Poso jadi mengemuka, semata-mata karena posisinya yang strategis bagi mereka yang merasa “diburu” di negaranya sendiri. Wilayah ini jadi lokasi pelatihan yang ideal dan sesuai dengan berbagai pertimbangan lainnya. Yang jadi masalah di sini adalah persoalan stigma “teroris” yang selama ini dilabelkan pada satu atau beberapa gerakan ekstrim yang tidak bisa diakomodir pemerintah Indonesia. Tetapi ada apa sebenarnya permasalahannya? Aceh yang begitu kental dan kuat secara ideology, ternyata juga masih ada persamaan yang bisa dibangun bersama; asal masalahnya ditangani secara adil dan bermartabat.

Ada apa dengan Papua?

Papua bukan pada OPMnya, bahwa Papua sudah jadi bagian NKRI itu sudah final. Dan itu sudah diakui oleh PBB. Tetapi masalahnya ada pada ketidak mampuan manajemennya. Di sana ada UU Otsus dan sangat pro Papua, tetapi “para pihak” bukan membangun manusia Papuanya, tetapi justeru mereka (pemda-Pusat) saling ‘telikung” dan “mengkorupsi” dana pembangunan yang seharusnya untuk membangun warga Papua. Indikasinya bisa dilihat dari tidak adanya perda yang jadi turunan UU, sehingga UU Otsus itu hanya sekedar macan “pembangun” diatas kertas. Tetapi tidak bisa operasional.

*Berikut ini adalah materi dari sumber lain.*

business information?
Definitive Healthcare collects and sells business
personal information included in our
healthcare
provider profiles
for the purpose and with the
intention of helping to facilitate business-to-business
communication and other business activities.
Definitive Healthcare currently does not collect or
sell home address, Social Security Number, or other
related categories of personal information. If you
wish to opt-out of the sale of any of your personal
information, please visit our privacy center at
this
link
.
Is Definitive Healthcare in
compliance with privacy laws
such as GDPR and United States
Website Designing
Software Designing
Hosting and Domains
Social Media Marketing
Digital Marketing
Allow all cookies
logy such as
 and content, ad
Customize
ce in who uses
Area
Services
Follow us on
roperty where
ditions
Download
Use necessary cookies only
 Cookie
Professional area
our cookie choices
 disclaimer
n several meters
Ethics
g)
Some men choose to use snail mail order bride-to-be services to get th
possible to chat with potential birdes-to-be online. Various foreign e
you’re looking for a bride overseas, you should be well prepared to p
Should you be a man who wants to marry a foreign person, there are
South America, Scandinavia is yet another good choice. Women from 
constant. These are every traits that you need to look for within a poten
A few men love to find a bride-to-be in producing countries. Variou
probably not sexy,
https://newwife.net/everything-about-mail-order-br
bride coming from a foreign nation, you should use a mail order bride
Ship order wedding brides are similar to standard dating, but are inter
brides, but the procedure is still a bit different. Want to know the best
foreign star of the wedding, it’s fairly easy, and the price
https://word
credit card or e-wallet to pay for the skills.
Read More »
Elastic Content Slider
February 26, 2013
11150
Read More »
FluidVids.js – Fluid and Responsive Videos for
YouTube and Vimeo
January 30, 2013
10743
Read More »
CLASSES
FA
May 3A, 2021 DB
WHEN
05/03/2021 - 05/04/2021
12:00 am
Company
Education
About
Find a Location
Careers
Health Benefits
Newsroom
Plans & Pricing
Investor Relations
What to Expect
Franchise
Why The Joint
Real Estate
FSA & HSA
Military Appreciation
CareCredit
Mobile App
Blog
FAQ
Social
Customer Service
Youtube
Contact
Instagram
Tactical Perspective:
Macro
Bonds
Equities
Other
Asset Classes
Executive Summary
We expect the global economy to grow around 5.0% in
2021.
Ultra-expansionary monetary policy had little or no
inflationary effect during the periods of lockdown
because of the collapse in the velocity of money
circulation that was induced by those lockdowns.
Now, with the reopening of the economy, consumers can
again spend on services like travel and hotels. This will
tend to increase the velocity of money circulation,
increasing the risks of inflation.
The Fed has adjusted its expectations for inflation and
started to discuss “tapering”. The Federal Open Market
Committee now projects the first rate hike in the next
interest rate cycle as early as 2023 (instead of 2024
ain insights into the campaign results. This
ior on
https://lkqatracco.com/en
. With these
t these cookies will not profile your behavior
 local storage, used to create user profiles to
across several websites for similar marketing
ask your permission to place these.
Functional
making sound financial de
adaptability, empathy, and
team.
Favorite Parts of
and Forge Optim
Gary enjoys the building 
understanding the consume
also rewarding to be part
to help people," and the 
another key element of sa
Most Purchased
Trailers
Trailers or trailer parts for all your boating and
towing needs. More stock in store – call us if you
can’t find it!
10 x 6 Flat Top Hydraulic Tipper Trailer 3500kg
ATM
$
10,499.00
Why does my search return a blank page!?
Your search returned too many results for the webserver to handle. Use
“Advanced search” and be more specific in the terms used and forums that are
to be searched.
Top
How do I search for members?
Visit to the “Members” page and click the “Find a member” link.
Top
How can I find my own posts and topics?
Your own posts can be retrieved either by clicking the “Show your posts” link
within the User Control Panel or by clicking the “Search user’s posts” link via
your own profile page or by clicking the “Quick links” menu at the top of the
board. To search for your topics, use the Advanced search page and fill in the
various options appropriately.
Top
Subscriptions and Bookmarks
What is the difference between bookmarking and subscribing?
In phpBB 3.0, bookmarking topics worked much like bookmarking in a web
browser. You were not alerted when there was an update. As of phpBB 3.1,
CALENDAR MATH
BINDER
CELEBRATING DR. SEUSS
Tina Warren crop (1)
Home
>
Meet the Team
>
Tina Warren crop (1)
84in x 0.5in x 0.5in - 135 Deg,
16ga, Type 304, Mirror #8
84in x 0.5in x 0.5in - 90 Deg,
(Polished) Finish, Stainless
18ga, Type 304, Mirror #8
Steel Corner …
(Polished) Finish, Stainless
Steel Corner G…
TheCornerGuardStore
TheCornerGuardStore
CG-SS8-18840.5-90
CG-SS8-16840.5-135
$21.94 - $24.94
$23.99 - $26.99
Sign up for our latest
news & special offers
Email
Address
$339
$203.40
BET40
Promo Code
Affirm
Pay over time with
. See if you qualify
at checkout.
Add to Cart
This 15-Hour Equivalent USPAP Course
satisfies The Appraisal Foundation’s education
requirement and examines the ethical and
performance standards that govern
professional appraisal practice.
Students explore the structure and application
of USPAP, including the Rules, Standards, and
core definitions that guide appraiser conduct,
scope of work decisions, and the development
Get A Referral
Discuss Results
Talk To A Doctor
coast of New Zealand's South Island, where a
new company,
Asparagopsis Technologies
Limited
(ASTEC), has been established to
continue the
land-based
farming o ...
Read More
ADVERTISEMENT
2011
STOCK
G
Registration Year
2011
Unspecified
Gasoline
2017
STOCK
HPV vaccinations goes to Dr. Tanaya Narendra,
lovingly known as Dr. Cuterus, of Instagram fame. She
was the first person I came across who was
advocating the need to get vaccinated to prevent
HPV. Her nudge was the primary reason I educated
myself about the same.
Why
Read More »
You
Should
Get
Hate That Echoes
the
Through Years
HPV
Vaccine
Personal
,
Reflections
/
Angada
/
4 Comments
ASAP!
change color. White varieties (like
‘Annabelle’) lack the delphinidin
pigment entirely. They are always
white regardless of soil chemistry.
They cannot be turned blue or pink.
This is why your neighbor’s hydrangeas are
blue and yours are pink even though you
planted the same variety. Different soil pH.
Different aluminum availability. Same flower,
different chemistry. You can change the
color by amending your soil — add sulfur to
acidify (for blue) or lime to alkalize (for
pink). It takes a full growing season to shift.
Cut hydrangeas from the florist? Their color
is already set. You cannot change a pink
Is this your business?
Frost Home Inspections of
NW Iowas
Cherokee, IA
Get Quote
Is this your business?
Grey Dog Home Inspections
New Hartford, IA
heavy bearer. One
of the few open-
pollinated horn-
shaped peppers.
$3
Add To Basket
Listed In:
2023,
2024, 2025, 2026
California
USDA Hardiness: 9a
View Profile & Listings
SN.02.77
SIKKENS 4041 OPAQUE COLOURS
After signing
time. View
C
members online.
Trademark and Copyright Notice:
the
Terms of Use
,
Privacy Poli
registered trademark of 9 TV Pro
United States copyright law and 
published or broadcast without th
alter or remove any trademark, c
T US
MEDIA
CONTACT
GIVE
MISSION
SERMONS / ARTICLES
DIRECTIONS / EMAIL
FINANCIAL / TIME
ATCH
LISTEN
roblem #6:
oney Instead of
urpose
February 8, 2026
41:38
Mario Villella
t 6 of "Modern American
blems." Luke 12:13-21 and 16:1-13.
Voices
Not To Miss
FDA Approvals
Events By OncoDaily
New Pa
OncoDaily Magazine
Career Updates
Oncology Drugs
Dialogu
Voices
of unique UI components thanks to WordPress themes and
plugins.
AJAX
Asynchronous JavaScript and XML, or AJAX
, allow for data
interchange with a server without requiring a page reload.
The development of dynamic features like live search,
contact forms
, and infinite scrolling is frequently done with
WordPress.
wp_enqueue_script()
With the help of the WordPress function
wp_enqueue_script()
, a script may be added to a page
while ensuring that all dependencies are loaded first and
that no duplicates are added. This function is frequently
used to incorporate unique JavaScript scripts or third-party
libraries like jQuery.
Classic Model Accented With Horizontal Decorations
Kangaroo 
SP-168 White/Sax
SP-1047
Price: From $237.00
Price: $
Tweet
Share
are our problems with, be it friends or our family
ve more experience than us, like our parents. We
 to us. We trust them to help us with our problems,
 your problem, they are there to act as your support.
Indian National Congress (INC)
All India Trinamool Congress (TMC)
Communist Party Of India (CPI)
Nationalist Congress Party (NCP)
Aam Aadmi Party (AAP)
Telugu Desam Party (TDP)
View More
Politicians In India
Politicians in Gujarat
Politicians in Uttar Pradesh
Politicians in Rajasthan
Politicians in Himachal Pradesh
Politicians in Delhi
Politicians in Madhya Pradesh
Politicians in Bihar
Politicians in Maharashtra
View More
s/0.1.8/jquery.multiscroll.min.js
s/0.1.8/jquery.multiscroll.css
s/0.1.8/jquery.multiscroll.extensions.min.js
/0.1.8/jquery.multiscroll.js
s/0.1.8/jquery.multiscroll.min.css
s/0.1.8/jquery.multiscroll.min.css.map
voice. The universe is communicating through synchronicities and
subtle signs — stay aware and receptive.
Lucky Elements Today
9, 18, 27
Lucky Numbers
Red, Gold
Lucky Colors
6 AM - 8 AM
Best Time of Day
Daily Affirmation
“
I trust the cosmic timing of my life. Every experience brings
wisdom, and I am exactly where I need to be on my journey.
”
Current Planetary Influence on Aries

Kalau kita melihat empat wilayah tersebut, maka persamaannya adalah adanya ketidak adilan yang terus terjadi di wilayah tersebut. Bagi mereka yang tengah berada pada posisi “memimpin” dan mendapatkan kesejahteraan, kondisi itu mungkin sudah dianggap sebagai hal yang lumrah dan berbagai perjuangan yang disuarakan oleh mereka-mereka yang tertindas hanya dilihat sebagai mengada-ada. Padahal bagi mereka yang tengah ditindas, di “kadali” tentulah tidak punya alternatip lain, kecuali melawan. Melawan kesewenang-wenangan.

Asean Mestinya Memberi Tempat

Sebagai sesama anggota Asean, hal-hal seperti ini justeru jangan dianggap sebagai interpensi masalah dalam negeri masing-masing. Tapi harus dilihat dari upaya memberi keadilannya. Bayangkan kalau para “pemberontak” dan/ atau penuntut ketidak adilan itu diberi tempat di dalam Asean, maka dipercaya akan banyak hal yang bisa di lakukan. Minimal mereka bisa mempunyai saluran resmi dan terhormat dan bisa mencari solusi yang lebih baik bagi kawasan.

Bersamaan dengan itu, konektiviti Asean dibangun untuk lebih memberi peluang yang lebih baik bagi pembangunan infrastruktur di wilayah-wilayah yang selama ini terabaikan tersebut. Sepertinya Asean, memang patut juga untuk memberikan tempat bagi mereka yang menuntut ke adilan di wilayah di kawasan ini.